Celakanya, di dunia maya sangat banyak informasi yang disebarkan secara tidak bertanggung-jawab. Biasanya, situs-situs yang tidak bertanggung-jawab mengambil keuntungan dari kondisi ini. Dengan membuat berita yang menyudutkan Ahok, maka para haters Ahok ini sepertinya menemukan energi baru dan dengan sukaria membagikan berita ini. Bahkan kadang hanya membaca judul beritanya yang sering sekali misleading, haters ini akan sangat segera membagikannya.
Setelah menemukan dan membagikan berita kejelekan Ahok, para haters ini akan merasa nyaman, tenang, aman dan lega. Tetapi itu hanya berlangsung singkat. Kebencian itu sangat kuat, dan perasaan ini bisa terakumulasi. Dia harus mencari lagi dan terus isu yang menjelekkan Ahok dan mengumpulkannya. Dengan begini maka akan timbul rasa nyaman.
Rasa benci ini akan berlangsung selama dia tidak mengubah rasa terhadap orang yang dibencinya. Ucapan, tindakan, tingkah, perilaku, berita, suara dan segala sesuatu yang terkait dengan orang yang dibencinya itu akan selalu dicari, diingat dan dibagikan. Upaya ini menuntut waktu yang banyak dan tentunya kesabaran yang luar biasa.
Waktu dan upaya akan dilakukan terus menerus, karena kebencian ini adalah sesuatu yang sangat personal dan terbentuk dengan kuat, meliputi perasaan dan pikiran. Jika yang muncul adalah berita yang positif tentang tokoh yang dibencinya, ada rasa sakit yang muncul di hatinya. Ini tentunya mendorong upaya mencari penyembuhnya, berupa berita ataupun segala sesuatu yang menunjukkan kejelekan dari orang yang dibencinya.

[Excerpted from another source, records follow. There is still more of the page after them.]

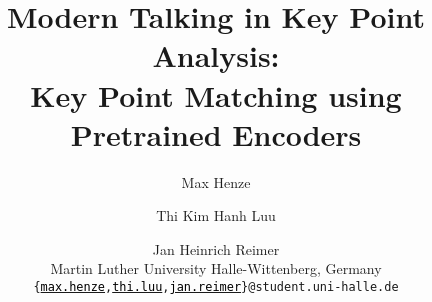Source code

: \documentclass[11pt]{article}
\title{%
  Modern Talking in Key Point Analysis: \\
  Key Point Matching using Pretrained Encoders%
}
\author{%
  Max Henze \and Thi Kim Hanh Luu \and Jan Heinrich Reimer \\
  Martin Luther University Halle-Wittenberg, Germany \\ 
  \texttt{\{\href{mailto:max.henze@student.uni-halle.de}{\textcolor{black}{max.henze}},\href{mailto:thi.luu@student.uni-halle.de}{\textcolor{black}{thi.luu}},\href{mailto:jan.reimer@student.uni-halle.de}{\textcolor{black}{jan.reimer}}\}@student.uni-halle.de}%
}
\begin{document}
\maketitle

\begin{abstract}
  
\end{abstract}











\appendix


\end{document}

Masih dalam kasus Ahok, kebencian ini sampai pada menimbulkan tindakan-tindakan yang tidak masuk akal. Hal ini terbukti dari adanya sekelompok orang yang mendorong KPK untuk mentersangkakan Ahok, padahal KPK belum menemukan bukti untuk menentukan adanya kerugian negara meskipun BPK mengatakan sebaliknya. Pada kesempatan lain, malah ada kelompok yang akan mengkriminalisasi KPK apabila tidak membuat Ahok jadi tersangka. Bahkan FPI mendatangi KPK untuk memaksa KPK menetapkan Ahok sebagai tersangka, dengan emosi tingkat tinggi.